Of course, when he’d been sneaking around Georgia, it had been in the hills, back when the Russians occupied the offices in the ornate buildings in downtown Tbilisi, back when his government decided that a little revolutionary thinking might help take down communism. His stomach churned as he pondered the fact that the seeds he’d sown over two decades ago still wreaked havoc in the country today. Back then, he’d believed he was arming freedom. Oh, hindsight.
A woman, her head covered, holding her toddler daughter in her lap as she sat on the grimy sidewalk, held out a hand to him as he passed by. He couldn’t meet her eyes as he dropped a lari into her grip. Just ten feet away, yet another woman, this one much younger, huddled under her veils in the alcove of a Soviet-era building peering at him with huge brown eyes.
Carissa.
He inhaled so sharply that Mae glanced at him.

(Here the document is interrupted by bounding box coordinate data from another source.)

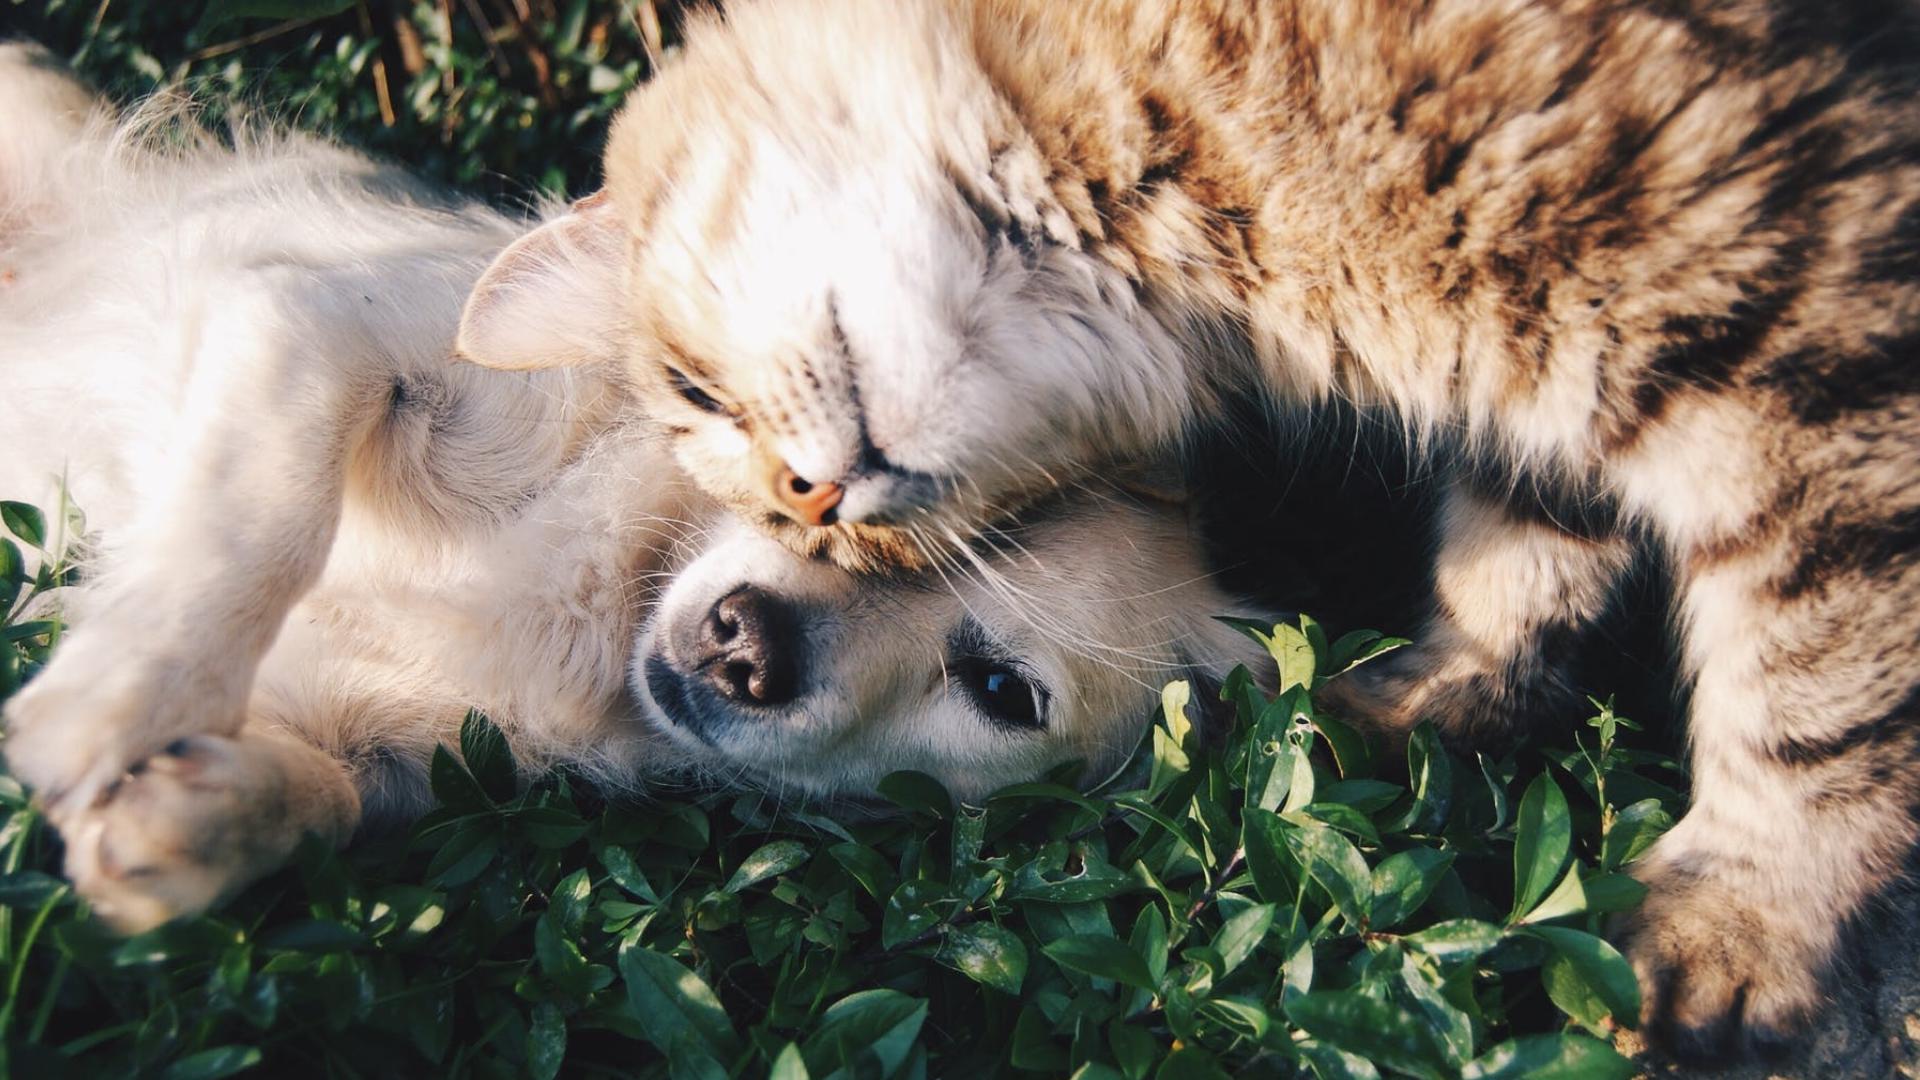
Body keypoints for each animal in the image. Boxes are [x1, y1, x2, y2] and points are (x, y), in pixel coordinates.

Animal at [460, 0, 1920, 1053]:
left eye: (696, 394)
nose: (814, 508)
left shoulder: (1807, 336)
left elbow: (1817, 686)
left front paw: (1748, 920)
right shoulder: (1554, 388)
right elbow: (1523, 549)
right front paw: (1427, 700)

Of course it wasn’t Carissa. Couldn’t be. But memory had sharp claws and it knew how to make him bleed.
If not cost him his life, this time around.
Maybe he should have called Wick and the rest of Stryker International instead of packing his duffel and hopping on a transport without so much as a check-in. His team would show up at the office and read the hastily scrawled, “Off on a private trip. Be back soon.” And since he hadn’t taken a day off since he’d started Stryker International, those cryptic words would have the opposite of the intended effect, igniting speculation, if not an all-out manhunt. Starting with a phone call to his partner, Vicktor Shubnikov.
With some more rotten luck, Vicktor would mention it to his wife, Gracie, who would immediately think of her former roomie, Mae, and probably follow up with a phone call to Seattle. To which she’d get no answer.
How long, really, would it take his team to figure out he’d headed to Georgia, scrounge up a plane and stir an already-simmering mess to full boil?
Clearly, Chet had needed more coffee and a few moments to think before running off after trouble.
Trouble who seemed to be outdistancing him de spite his near run. Sheesh, Mae had long legs. “Slow down.”